History

United States
- Name: USS PC-586
- Builder: Defoe Shipbuilding Company, Bay City, Michigan
- Laid down: 29 May 1942
- Launched: 15 July 1942
- Commissioned: 5 October 1942
- Decommissioned: January 1950
- Renamed: Patchogue (PC-586), 15 February 1956
- Stricken: 1 April 1959
- Honors and awards: 1 battle star (World War II)
- Fate: Sold for scrapping, 1959

General characteristics
- Class & type: PC-461-class submarine chaser
- Displacement: 320 long tons (325 t)
- Length: 173 ft 7 in (52.91 m)
- Beam: 23 ft (7.0 m)
- Draft: 6 ft 6 in (1.98 m)
- Speed: 20 knots (37 km/h; 23 mph)
- Complement: 46
- Armament: 1 × 3 in (76 mm)/50 cal; 1 × 40 mm gun; 2 × 20 mm guns;

= USS PC-586 =

WWII-era American submarine chaser

USS PC-586 was a built for the United States Navy during World War II. She was later renamed Patchogue (PC-586), the second U.S. Navy ship of the name, but never saw active service under that name.

== Career ==
Patchogue was laid down on 29 May 1942 at the Defoe Shipbuilding Company in Bay City, Michigan; launched as USS PC-586 on 15 July 1942; and commissioned on 5 October 1942.

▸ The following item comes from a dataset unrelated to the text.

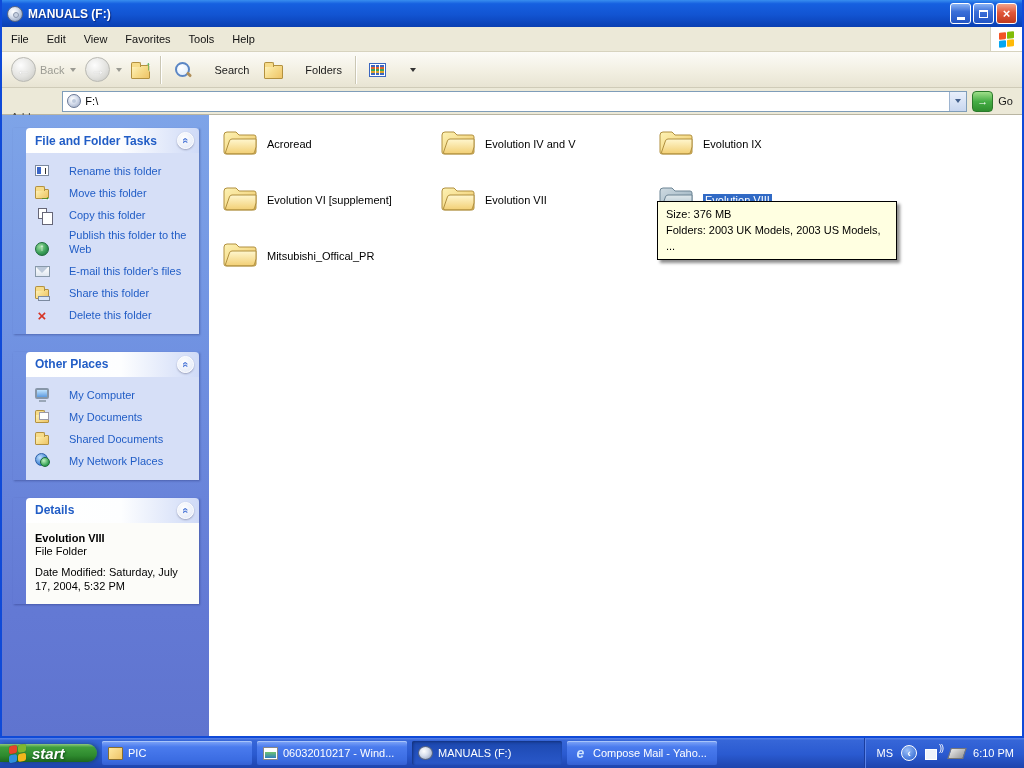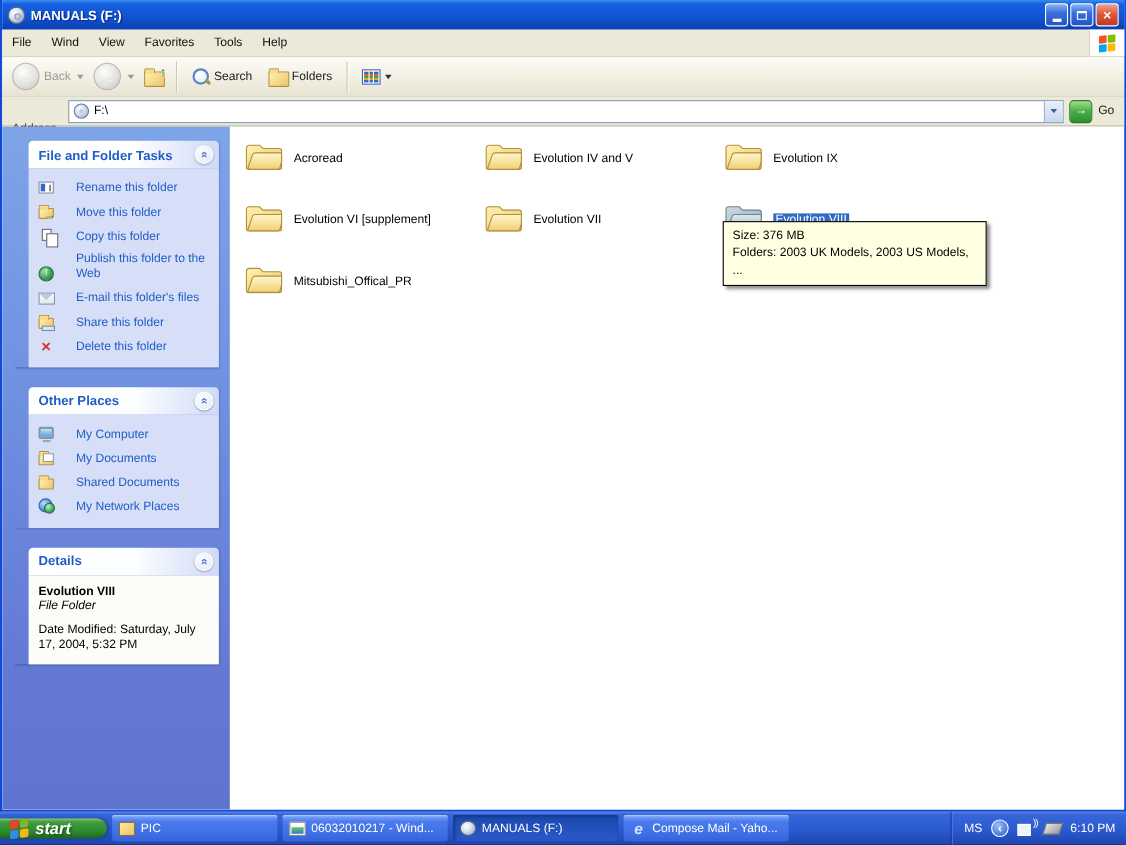"Wind" span.menu-item { text: Wind -> Edit }
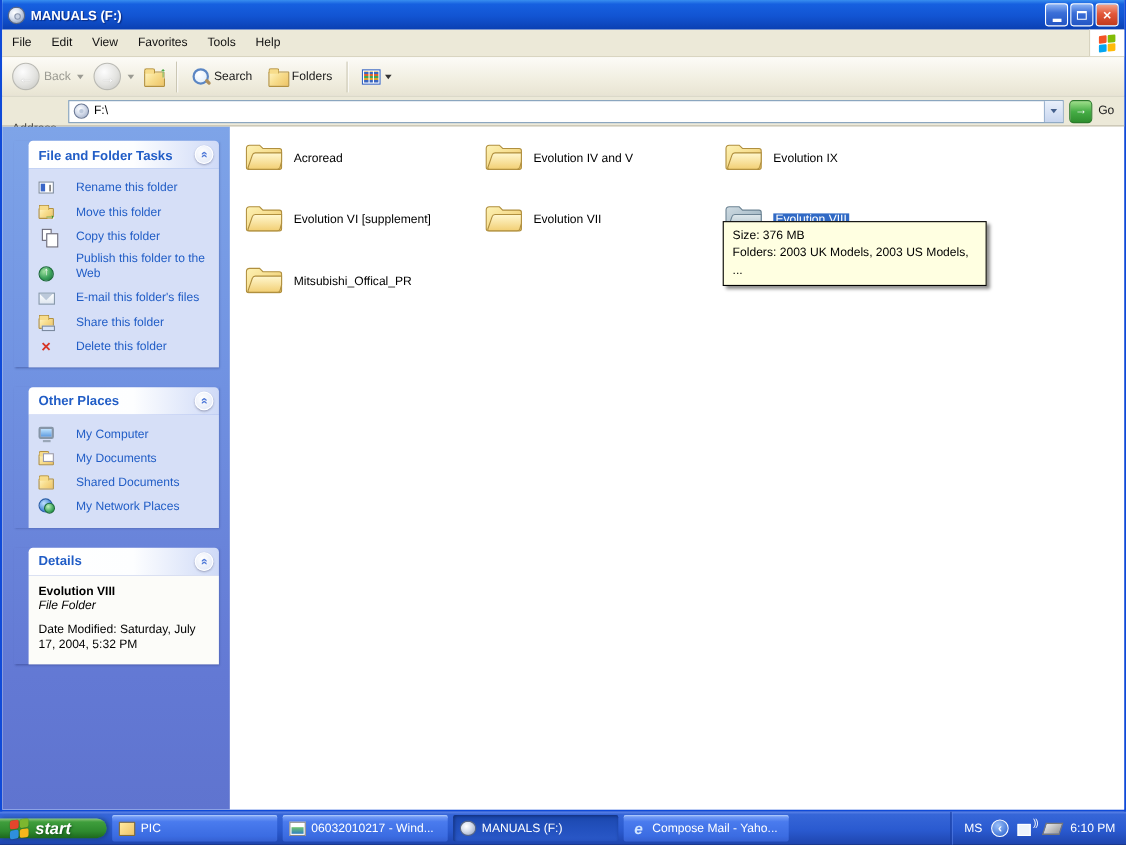"Search" .toolbtn { gap: 2px -> 22px }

After sea trials in the Gulf of Mexico, PC-586 transited the Panama Canal and served as an escort craft along the west coast of the United States. Her coastal operations were ultimately extended to the Hawaiian Islands, and during the period of 1 August through 31 December 1943, she was assigned to Commander, Hawaiian Sea Frontier, for duty. During this time she rendered valuable service as a training craft in the area of Pearl Harbor. She likewise performed patrol and convoy escort missions in Hawaiian waters. A convoy escort mission took PC-586 to Saipan on 23 July 1944.

With the end of hostilities, the submarine chaser continued to bolster Fleet readiness by briefly serving in a training capacity out of Pearl Harbor, and then along the east coast at both Charleston, South Carolina and Coco Solo, Panama Canal Zone.

PC-586 decommissioned and went into reserve at Norfolk, Virginia in January 1950. She was named Patchogue on 15 February 1956, the second U.S. Navy ship of the name. She was struck from the Navy List on 1 April 1959, and shortly thereafter sold to Potomac Shipwrecking Company for scrapping.

==Awards==
Patchogue received one battle star for World War II service.